Hurrying back over to the restrooms, he went in and looked around. Again, no dad. Dropping to his knees, he looked under each of the stalls. He didn’t recognize any of the shoes.
Panic began to fill him as he exited and went searching for his dad once again in the truck stop. Anxiety rose within his little heart with each moment that passed.
The car! he thought. Tossing his candy on a random shelf, he headed out of the truck stop and into the parking lot.
The car was no longer at the gas pump.
He began to cry as he sat down on the curb. He was sure his father left without him.
“Ryan?”
Lifting his gaze, he turned to see his dad standing beside him.
“Dad!” Jumping up, he wrapped his arms around him. “Where’d you go?”
“Around the corner to get a little air in a tire. Why are you crying?”
“I thought I lost you forever.”
Frank smoothed a hand over his head and then bent at his knees. Looking into his eyes, he shook his head. “You didn’t lose me. I’m right here.”
CHAPTER 2
As the wheels of the plane touched down on the tarmac in San Diego the next morning, Ryan fought against the most intense wave of grief since his father had passed. Shielding his eyes from his wife in the seat beside him, he focused on the runway outside the little airplane window as his mind pelted him with reminders of the past and plans for the future scattered and blown away forever with the sudden death of his father. He had always thought he had more time with his dad. Biting his lip as his heart betrayed him with threats of breaking, he felt the hot tears spill out onto his cheeks.
The touch of Emily’s hand on his shoulder brought the pain even deeper into his soul. Then those three words he hated to hear. “Ryan, what’s wrong?”
He’d speak if he could, but the grief had him in a chokehold, like it often did in these moments. Within a few seconds, he pushed out a rude but truthful statement. It was barely intelligible. “Stupid question, Em . . .”
After grabbing their luggage and getting their car from the parking garage at the airport, they made the journey to their home in La Jolla, California. Ryan had been able to recompose himself for most of the ride home, but once they turned off La Jolla Parkway and onto Hidden Valley Road, a memory of his father flashed through his mind like a surprise lightning strike in his heart.
Three years ago, after Ryan had called off the annual family summer trip to Cedarwood Creek because he was too busy with his website business, Frank called from the San Diego airport needing a ride. It was the day before Ryan’s birthday. He picked his father up from the curb of the airport and was mostly silent in the car, preoccupied with his work. Then as Ryan and his father turned onto Hidden Valley Road, and as the tree branch shadows played across the windshield, every muscle was tight and tense with frustration as he finally let his words flow from his heart.
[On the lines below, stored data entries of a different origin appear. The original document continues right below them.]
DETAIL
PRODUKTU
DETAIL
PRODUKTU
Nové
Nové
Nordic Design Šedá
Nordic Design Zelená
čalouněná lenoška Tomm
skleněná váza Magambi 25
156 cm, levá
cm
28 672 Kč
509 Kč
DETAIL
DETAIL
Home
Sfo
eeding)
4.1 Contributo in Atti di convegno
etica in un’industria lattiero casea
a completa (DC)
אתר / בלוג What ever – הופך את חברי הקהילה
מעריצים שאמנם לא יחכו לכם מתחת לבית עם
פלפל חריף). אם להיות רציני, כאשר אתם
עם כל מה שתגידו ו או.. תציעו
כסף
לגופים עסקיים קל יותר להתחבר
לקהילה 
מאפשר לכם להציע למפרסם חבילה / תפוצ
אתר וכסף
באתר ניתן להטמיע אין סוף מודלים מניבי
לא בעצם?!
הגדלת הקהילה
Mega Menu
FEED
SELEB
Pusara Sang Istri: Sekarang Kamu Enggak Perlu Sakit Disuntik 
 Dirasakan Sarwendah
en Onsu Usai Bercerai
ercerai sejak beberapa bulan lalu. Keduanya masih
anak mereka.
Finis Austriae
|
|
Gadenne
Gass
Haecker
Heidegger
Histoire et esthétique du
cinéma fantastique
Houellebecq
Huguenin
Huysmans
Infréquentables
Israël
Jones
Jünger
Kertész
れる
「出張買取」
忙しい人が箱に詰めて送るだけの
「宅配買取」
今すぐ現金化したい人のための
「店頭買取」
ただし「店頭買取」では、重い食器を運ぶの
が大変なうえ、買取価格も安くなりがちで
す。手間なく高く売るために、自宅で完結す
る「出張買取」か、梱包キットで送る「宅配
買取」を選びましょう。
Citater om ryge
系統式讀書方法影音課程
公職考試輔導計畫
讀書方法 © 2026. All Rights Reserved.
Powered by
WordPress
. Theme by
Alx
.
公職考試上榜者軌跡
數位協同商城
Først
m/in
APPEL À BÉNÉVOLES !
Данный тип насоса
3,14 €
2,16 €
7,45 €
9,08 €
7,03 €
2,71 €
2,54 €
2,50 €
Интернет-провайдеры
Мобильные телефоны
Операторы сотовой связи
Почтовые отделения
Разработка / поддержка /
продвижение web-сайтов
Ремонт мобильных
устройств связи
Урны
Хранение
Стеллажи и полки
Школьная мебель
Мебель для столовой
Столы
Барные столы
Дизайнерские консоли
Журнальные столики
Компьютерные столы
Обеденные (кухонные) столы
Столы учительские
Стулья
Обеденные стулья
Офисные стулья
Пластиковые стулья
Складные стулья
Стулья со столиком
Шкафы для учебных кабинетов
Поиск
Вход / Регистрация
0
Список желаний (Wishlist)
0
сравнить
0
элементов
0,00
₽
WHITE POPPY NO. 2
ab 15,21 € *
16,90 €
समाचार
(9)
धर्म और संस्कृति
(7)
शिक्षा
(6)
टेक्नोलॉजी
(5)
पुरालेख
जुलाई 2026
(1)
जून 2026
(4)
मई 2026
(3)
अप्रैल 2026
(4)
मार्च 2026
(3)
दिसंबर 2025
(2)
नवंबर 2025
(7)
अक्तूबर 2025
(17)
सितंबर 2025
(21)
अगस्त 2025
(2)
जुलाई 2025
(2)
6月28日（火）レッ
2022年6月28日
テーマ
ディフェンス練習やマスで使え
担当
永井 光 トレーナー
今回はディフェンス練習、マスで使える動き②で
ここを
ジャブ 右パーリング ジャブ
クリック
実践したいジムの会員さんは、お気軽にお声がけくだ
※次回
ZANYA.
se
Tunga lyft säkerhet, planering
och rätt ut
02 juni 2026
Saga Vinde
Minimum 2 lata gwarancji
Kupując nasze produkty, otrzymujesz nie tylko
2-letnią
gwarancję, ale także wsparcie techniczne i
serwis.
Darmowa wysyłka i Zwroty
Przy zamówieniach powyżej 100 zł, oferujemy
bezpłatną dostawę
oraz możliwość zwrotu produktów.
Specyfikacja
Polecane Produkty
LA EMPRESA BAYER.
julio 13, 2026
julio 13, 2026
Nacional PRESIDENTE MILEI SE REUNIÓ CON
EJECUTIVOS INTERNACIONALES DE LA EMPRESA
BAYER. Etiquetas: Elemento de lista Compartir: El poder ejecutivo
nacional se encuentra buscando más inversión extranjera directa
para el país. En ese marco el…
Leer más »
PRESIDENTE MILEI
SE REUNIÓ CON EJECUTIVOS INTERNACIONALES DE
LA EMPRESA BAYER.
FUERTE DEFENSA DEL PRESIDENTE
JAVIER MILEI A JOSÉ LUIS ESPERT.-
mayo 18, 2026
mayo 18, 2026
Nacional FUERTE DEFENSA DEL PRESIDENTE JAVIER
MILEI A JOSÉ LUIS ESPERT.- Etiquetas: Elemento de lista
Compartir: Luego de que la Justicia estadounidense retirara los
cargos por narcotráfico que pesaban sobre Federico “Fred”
“I don’t get why you came here, Dad.”
A long moment of silence passed. Then his father said, “Because I missed you, Son. Plus, your mother is in Buffalo visiting her crazy sister, Carol. Do you not want me here?”
Ryan gripped the steering wheel tighter. “No, I don’t mind that you are here. I’m just a little tied up with work.”
His dad playfully hit his shoulder and smiled as he tilted his head. “You’re always so worried about work, Son. Didn’t I teach you to enjoy life? This is your lot that God has given you. Remember what it says in Ecclesiastes . . .”
The memory of that day faded into the background of Ryan’s mind, and suddenly, he was back in the moment, in the car with his family. Ryan wiped his cheeks of the fresh pain as the Bible passage reverberated in his heart, spoken in his father’s voice, “I perceived that there is nothing better for them than to be joyful and to do good as they live; also that everyone should eat and drink and take pleasure in all his toil—this is God’s gift to man.” Ecclesiastes 3:12-13
Pulling into his driveway at home, the kids piled out and ran up the walkway to go inside. Emily stayed back with Ryan in the car. She placed a hand on his shoulder.
“You okay?”
With his eyes locked on the closed garage door in front of the vehicle, he shook his head and dipped his chin. He sighed, letting his defenses down for a moment. “I’m not okay, Em.”
Pausing, he wiped his cheeks as tears spilled onto them.
“I’m not okay at all. You know . . . I just don’t feel like a man who just lost his father.”
“What do you mean?” Emily adjusted in her seat, her expression growing more concerned by the moment.
Wiping his eyes again, he fought the feeling of his throat closing to speak a fraction more. “I don’t feel like a man who lost his father, but rather, a little boy who lost his hero.”
As Emily hugged him, it only drove the pain deeper. After a moment, he continued. “I feel like I lost my guiding light in this dark world. I mean, I know I have God, and I still believe . . . But my dad was always this guiding wisdom that spoke into my life every day, and now he’s just gone . . . He’s gone, and I just have to figure life out on my own.”